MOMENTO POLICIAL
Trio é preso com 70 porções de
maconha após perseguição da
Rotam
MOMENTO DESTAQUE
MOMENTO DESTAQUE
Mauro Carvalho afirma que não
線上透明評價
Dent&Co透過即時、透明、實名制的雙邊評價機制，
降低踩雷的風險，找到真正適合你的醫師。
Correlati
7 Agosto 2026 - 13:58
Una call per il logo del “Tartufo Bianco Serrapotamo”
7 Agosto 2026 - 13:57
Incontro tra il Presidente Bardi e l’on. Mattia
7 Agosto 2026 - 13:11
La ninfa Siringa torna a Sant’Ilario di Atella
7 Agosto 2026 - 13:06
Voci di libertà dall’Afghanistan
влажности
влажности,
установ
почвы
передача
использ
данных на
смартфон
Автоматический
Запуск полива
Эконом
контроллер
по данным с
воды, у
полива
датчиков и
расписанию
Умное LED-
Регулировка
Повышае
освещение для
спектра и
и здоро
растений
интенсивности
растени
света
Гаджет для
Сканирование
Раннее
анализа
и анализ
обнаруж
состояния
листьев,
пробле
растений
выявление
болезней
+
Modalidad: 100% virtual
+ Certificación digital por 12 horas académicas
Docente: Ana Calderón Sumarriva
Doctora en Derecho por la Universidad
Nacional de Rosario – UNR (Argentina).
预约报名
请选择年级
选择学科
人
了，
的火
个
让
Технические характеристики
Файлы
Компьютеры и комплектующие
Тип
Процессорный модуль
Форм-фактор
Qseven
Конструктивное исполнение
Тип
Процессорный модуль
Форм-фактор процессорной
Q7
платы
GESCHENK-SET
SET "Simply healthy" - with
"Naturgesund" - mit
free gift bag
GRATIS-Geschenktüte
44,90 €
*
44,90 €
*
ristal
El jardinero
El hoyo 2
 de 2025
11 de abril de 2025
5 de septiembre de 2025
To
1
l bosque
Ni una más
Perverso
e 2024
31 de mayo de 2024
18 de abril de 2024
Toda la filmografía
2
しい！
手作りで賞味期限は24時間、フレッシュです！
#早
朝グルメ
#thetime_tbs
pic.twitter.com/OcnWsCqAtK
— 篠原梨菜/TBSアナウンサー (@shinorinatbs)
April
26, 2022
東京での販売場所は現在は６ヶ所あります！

•••••

◆ Job item
Transcribe the listing in full, line by line.

◆ Worked solution
MOMENTO POLICIAL
Trio é preso com 70 porções de
maconha após perseguição da
Rotam
MOMENTO DESTAQUE
MOMENTO DESTAQUE
Mauro Carvalho afirma que não
線上透明評價
Dent&Co透過即時、透明、實名制的雙邊評價機制，
降低踩雷的風險，找到真正適合你的醫師。
Correlati
7 Agosto 2026 - 13:58
Una call per il logo del “Tartufo Bianco Serrapotamo”
7 Agosto 2026 - 13:57
Incontro tra il Presidente Bardi e l’on. Mattia
7 Agosto 2026 - 13:11
La ninfa Siringa torna a Sant’Ilario di Atella
7 Agosto 2026 - 13:06
Voci di libertà dall’Afghanistan
влажности
влажности,
установ
почвы
передача
использ
данных на
смартфон
Автоматический
Запуск полива
Эконом
контроллер
по данным с
воды, у
полива
датчиков и
расписанию
Умное LED-
Регулировка
Повышае
освещение для
спектра и
и здоро
растений
интенсивности
растени
света
Гаджет для
Сканирование
Раннее
анализа
и анализ
обнаруж
состояния
листьев,
пробле
растений
выявление
болезней
+
Modalidad: 100% virtual
+ Certificación digital por 12 horas académicas
Docente: Ana Calderón Sumarriva
Doctora en Derecho por la Universidad
Nacional de Rosario – UNR (Argentina).
预约报名
请选择年级
选择学科
人
了，
的火
个
让
Технические характеристики
Файлы
Компьютеры и комплектующие
Тип
Процессорный модуль
Форм-фактор
Qseven
Конструктивное исполнение
Тип
Процессорный модуль
Форм-фактор процессорной
Q7
платы
GESCHENK-SET
SET "Simply healthy" - with
"Naturgesund" - mit
free gift bag
GRATIS-Geschenktüte
44,90 €
*
44,90 €
*
ristal
El jardinero
El hoyo 2
 de 2025
11 de abril de 2025
5 de septiembre de 2025
To
1
l bosque
Ni una más
Perverso
e 2024
31 de mayo de 2024
18 de abril de 2024
Toda la filmografía
2
しい！
手作りで賞味期限は24時間、フレッシュです！
#早
朝グルメ
#thetime_tbs
pic.twitter.com/OcnWsCqAtK
— 篠原梨菜/TBSアナウンサー (@shinorinatbs)
April
26, 2022
東京での販売場所は現在は６ヶ所あります！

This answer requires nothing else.